Sargent has relentlessly defended Hillary Clinton against what he called unfair coverage and attacked the right's "wingnut slime machine." One posting was titled "Washington Post Takes Cues From Drudge, Runs Awful Photo of Hillary's Wrinkles."

The Weekly Standard's Michael Goldfarb, a former John McCain spokesman, wrote over the weekend, in a typical slap: "Sargent is an unrepentant Democratic partisan, which means he should fit in well with the staff at The Post, but also a top-notch reporter."

But it turns out Sargent isn't moving to the paper's Web site, washingtonpost.com. Instead, he is joining a site being launched by The Washington Post Co., according to a person familiar with the site.
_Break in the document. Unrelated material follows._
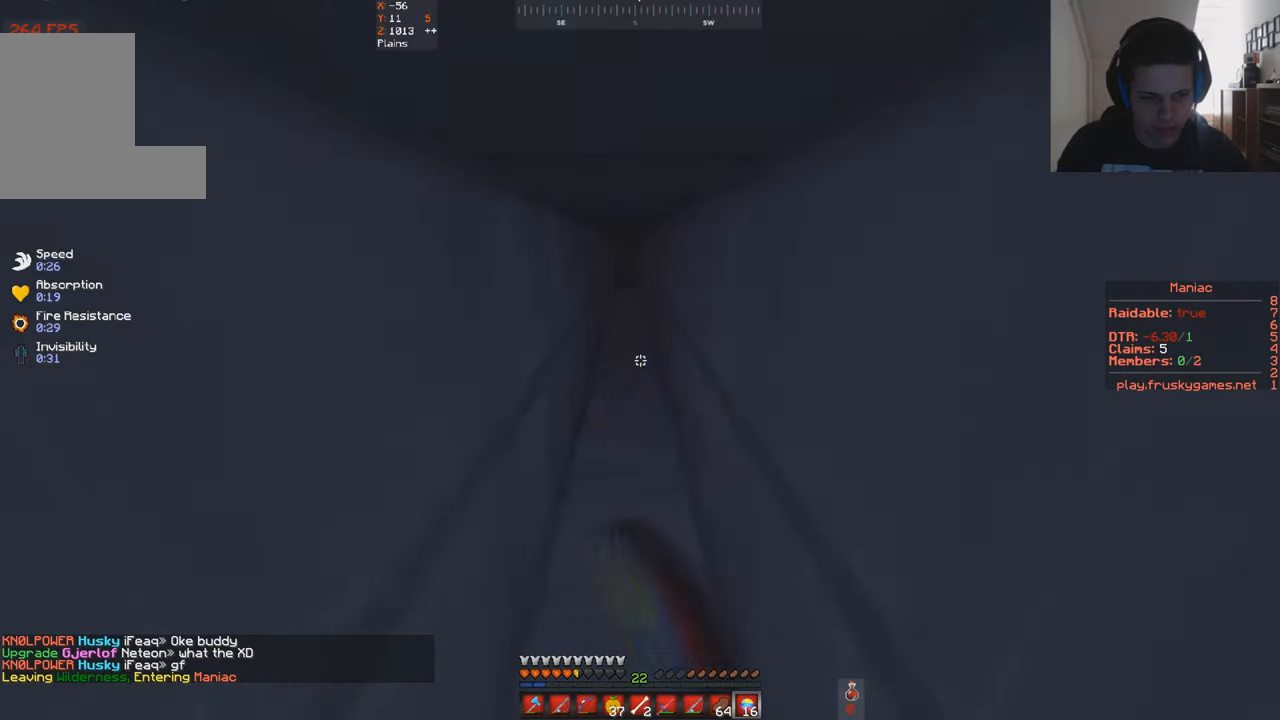
{"keys": [], "events": [[367, "space", "up"], [433, "w", "up"]]}
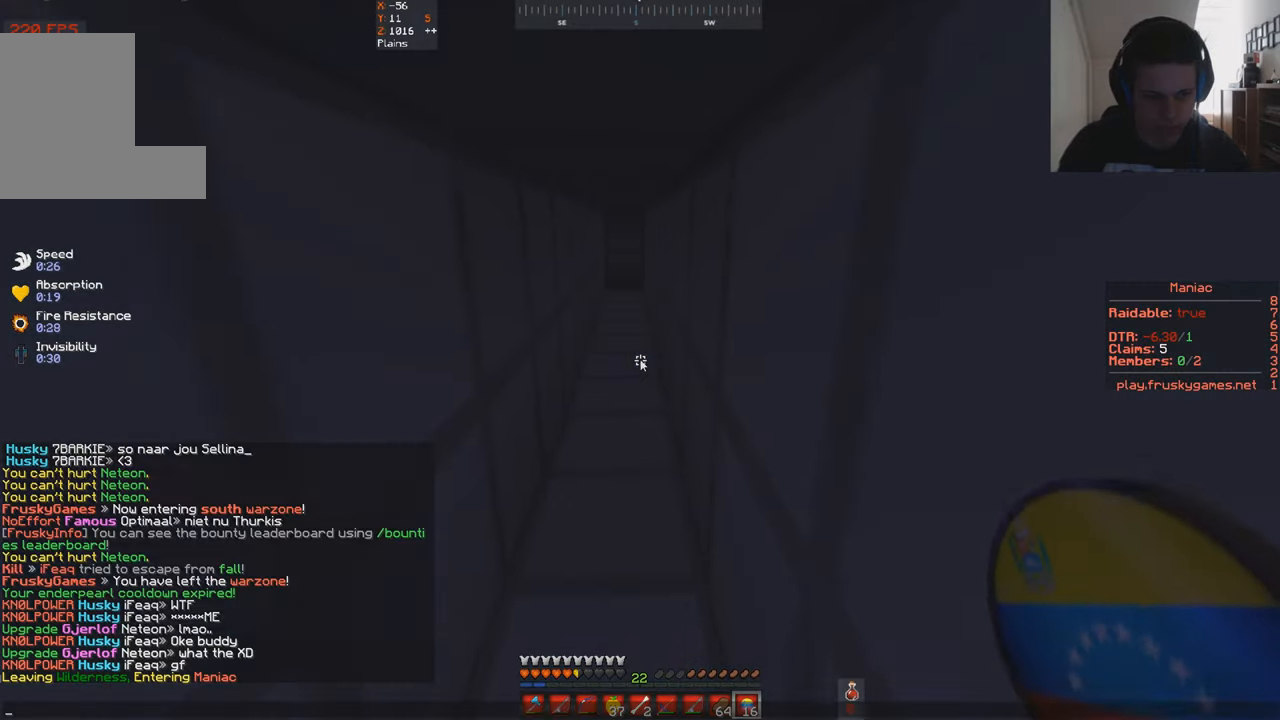
{"keys": [], "events": []}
That person, who asked not to be identified because no official announcement has been made about the site, says Sargent is being tapped as a reporter to write a newsy, non-ideological blog, along with various contributors.

The site, to be called WhoRunsGov, will partly focus on profiles of government decision-makers, the source said. WhoRunsGov is expected to launch during inauguration week.

Precious Real Estate

The New York Times, which recently mortgaged its headquarters, must be in a tighter cash squeeze than anyone realized. Today's front page features a six-column color ad for CBS, stripped across the bottom, the first time in modern history that the paper has sold such prominent space.